What is needed
Produce a word-for-word copy of the data below.

[Entries taken from a collection]
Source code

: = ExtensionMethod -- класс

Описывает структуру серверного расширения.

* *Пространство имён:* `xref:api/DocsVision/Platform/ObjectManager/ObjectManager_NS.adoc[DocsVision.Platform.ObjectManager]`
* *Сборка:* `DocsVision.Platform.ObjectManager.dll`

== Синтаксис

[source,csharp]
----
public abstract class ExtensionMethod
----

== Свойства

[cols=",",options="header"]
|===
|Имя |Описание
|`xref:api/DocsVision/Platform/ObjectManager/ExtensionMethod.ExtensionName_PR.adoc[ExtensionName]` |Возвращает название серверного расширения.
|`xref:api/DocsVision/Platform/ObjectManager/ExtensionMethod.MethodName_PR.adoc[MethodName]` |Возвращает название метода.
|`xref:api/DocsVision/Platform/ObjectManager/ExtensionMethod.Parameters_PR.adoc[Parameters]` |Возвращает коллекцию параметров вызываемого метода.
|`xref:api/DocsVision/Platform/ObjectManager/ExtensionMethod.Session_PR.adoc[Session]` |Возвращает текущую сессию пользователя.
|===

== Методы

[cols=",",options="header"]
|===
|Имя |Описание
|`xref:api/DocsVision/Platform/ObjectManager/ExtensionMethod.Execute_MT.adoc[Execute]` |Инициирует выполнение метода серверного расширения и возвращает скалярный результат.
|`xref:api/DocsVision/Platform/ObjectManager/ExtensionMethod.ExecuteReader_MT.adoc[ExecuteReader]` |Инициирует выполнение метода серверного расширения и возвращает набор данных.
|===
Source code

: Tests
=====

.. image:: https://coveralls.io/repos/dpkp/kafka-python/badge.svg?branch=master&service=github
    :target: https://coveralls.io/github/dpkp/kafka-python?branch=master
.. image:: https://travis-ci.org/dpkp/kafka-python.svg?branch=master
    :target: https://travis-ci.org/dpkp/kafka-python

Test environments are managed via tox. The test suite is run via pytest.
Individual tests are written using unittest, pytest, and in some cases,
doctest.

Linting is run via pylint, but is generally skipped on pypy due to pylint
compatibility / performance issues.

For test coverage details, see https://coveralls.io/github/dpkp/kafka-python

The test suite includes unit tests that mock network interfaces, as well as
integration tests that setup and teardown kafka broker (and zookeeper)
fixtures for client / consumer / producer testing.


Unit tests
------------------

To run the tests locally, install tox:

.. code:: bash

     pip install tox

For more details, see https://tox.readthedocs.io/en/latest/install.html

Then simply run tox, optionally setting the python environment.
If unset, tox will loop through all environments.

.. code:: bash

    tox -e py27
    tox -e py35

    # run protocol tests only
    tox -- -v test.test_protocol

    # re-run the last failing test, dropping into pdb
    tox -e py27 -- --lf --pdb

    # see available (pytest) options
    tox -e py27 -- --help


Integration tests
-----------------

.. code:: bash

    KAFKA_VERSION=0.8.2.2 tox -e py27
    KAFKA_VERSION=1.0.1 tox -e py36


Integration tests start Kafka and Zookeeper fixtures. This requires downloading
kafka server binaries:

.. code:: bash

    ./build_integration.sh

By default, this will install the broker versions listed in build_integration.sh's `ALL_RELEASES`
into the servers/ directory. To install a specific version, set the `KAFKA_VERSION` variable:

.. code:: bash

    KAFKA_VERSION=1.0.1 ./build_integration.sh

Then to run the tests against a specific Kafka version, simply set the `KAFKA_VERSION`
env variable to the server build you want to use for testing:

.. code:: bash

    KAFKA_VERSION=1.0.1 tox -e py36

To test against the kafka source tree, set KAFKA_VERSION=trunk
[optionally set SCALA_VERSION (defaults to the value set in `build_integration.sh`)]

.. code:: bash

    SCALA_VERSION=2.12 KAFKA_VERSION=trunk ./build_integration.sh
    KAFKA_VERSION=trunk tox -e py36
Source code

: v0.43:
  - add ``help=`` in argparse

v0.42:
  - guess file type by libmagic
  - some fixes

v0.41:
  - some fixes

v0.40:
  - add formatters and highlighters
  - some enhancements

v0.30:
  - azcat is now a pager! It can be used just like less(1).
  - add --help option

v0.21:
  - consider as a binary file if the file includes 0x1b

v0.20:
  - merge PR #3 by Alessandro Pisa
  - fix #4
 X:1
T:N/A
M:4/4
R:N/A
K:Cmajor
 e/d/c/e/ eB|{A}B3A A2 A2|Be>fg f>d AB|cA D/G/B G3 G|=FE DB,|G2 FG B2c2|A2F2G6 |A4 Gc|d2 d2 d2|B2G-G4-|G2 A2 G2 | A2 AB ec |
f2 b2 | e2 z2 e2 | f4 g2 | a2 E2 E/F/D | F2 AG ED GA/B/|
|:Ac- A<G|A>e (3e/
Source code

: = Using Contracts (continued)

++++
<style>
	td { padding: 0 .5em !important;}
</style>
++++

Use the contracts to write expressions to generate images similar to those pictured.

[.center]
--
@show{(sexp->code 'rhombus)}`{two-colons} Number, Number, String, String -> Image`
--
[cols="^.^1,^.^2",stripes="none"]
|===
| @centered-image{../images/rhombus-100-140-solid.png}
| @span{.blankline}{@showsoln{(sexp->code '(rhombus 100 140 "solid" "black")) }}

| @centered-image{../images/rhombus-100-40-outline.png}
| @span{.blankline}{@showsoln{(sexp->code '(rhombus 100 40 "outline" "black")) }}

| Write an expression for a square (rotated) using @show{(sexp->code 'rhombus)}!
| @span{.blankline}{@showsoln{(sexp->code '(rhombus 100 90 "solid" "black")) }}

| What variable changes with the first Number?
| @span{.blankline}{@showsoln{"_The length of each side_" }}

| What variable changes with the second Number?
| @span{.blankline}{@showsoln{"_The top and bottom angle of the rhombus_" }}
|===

Response to this exercise
Source code

: = ExtensionMethod -- класс

Описывает структуру серверного расширения.

* *Пространство имён:* `xref:api/DocsVision/Platform/ObjectManager/ObjectManager_NS.adoc[DocsVision.Platform.ObjectManager]`
* *Сборка:* `DocsVision.Platform.ObjectManager.dll`

== Синтаксис

[source,csharp]
----
public abstract class ExtensionMethod
----

== Свойства

[cols=",",options="header"]
|===
|Имя |Описание
|`xref:api/DocsVision/Platform/ObjectManager/ExtensionMethod.ExtensionName_PR.adoc[ExtensionName]` |Возвращает название серверного расширения.
|`xref:api/DocsVision/Platform/ObjectManager/ExtensionMethod.MethodName_PR.adoc[MethodName]` |Возвращает название метода.
|`xref:api/DocsVision/Platform/ObjectManager/ExtensionMethod.Parameters_PR.adoc[Parameters]` |Возвращает коллекцию параметров вызываемого метода.
|`xref:api/DocsVision/Platform/ObjectManager/ExtensionMethod.Session_PR.adoc[Session]` |Возвращает текущую сессию пользователя.
|===

== Методы

[cols=",",options="header"]
|===
|Имя |Описание
|`xref:api/DocsVision/Platform/ObjectManager/ExtensionMethod.Execute_MT.adoc[Execute]` |Инициирует выполнение метода серверного расширения и возвращает скалярный результат.
|`xref:api/DocsVision/Platform/ObjectManager/ExtensionMethod.ExecuteReader_MT.adoc[ExecuteReader]` |Инициирует выполнение метода серверного расширения и возвращает набор данных.
|===
Source code

: Tests
=====

.. image:: https://coveralls.io/repos/dpkp/kafka-python/badge.svg?branch=master&service=github
    :target: https://coveralls.io/github/dpkp/kafka-python?branch=master
.. image:: https://travis-ci.org/dpkp/kafka-python.svg?branch=master
    :target: https://travis-ci.org/dpkp/kafka-python

Test environments are managed via tox. The test suite is run via pytest.
Individual tests are written using unittest, pytest, and in some cases,
doctest.

Linting is run via pylint, but is generally skipped on pypy due to pylint
compatibility / performance issues.

For test coverage details, see https://coveralls.io/github/dpkp/kafka-python

The test suite includes unit tests that mock network interfaces, as well as
integration tests that setup and teardown kafka broker (and zookeeper)
fixtures for client / consumer / producer testing.


Unit tests
------------------

To run the tests locally, install tox:

.. code:: bash

     pip install tox

For more details, see https://tox.readthedocs.io/en/latest/install.html

Then simply run tox, optionally setting the python environment.
If unset, tox will loop through all environments.

.. code:: bash

    tox -e py27
    tox -e py35

    # run protocol tests only
    tox -- -v test.test_protocol

    # re-run the last failing test, dropping into pdb
    tox -e py27 -- --lf --pdb

    # see available (pytest) options
    tox -e py27 -- --help


Integration tests
-----------------

.. code:: bash

    KAFKA_VERSION=0.8.2.2 tox -e py27
    KAFKA_VERSION=1.0.1 tox -e py36


Integration tests start Kafka and Zookeeper fixtures. This requires downloading
kafka server binaries:

.. code:: bash

    ./build_integration.sh

By default, this will install the broker versions listed in build_integration.sh's `ALL_RELEASES`
into the servers/ directory. To install a specific version, set the `KAFKA_VERSION` variable:

.. code:: bash

    KAFKA_VERSION=1.0.1 ./build_integration.sh

Then to run the tests against a specific Kafka version, simply set the `KAFKA_VERSION`
env variable to the server build you want to use for testing:

.. code:: bash

    KAFKA_VERSION=1.0.1 tox -e py36

To test against the kafka source tree, set KAFKA_VERSION=trunk
[optionally set SCALA_VERSION (defaults to the value set in `build_integration.sh`)]

.. code:: bash

    SCALA_VERSION=2.12 KAFKA_VERSION=trunk ./build_integration.sh
    KAFKA_VERSION=trunk tox -e py36
Source code

: v0.43:
  - add ``help=`` in argparse

v0.42:
  - guess file type by libmagic
  - some fixes

v0.41:
  - some fixes

v0.40:
  - add formatters and highlighters
  - some enhancements

v0.30:
  - azcat is now a pager! It can be used just like less(1).
  - add --help option

v0.21:
  - consider as a binary file if the file includes 0x1b

v0.20:
  - merge PR #3 by Alessandro Pisa
  - fix #4
 X:1
T:N/A
M:4/4
R:N/A
K:Cmajor
 e/d/c/e/ eB|{A}B3A A2 A2|Be>fg f>d AB|cA D/G/B G3 G|=FE DB,|G2 FG B2c2|A2F2G6 |A4 Gc|d2 d2 d2|B2G-G4-|G2 A2 G2 | A2 AB ec |
f2 b2 | e2 z2 e2 | f4 g2 | a2 E2 E/F/D | F2 AG ED GA/B/|
|:Ac- A<G|A>e (3e/
Source code

: = Using Contracts (continued)

++++
<style>
	td { padding: 0 .5em !important;}
</style>
++++

Use the contracts to write expressions to generate images similar to those pictured.

[.center]
--
@show{(sexp->code 'rhombus)}`{two-colons} Number, Number, String, String -> Image`
--
[cols="^.^1,^.^2",stripes="none"]
|===
| @centered-image{../images/rhombus-100-140-solid.png}
| @span{.blankline}{@showsoln{(sexp->code '(rhombus 100 140 "solid" "black")) }}

| @centered-image{../images/rhombus-100-40-outline.png}
| @span{.blankline}{@showsoln{(sexp->code '(rhombus 100 40 "outline" "black")) }}

| Write an expression for a square (rotated) using @show{(sexp->code 'rhombus)}!
| @span{.blankline}{@showsoln{(sexp->code '(rhombus 100 90 "solid" "black")) }}

| What variable changes with the first Number?
| @span{.blankline}{@showsoln{"_The length of each side_" }}

| What variable changes with the second Number?
| @span{.blankline}{@showsoln{"_The top and bottom angle of the rhombus_" }}
|===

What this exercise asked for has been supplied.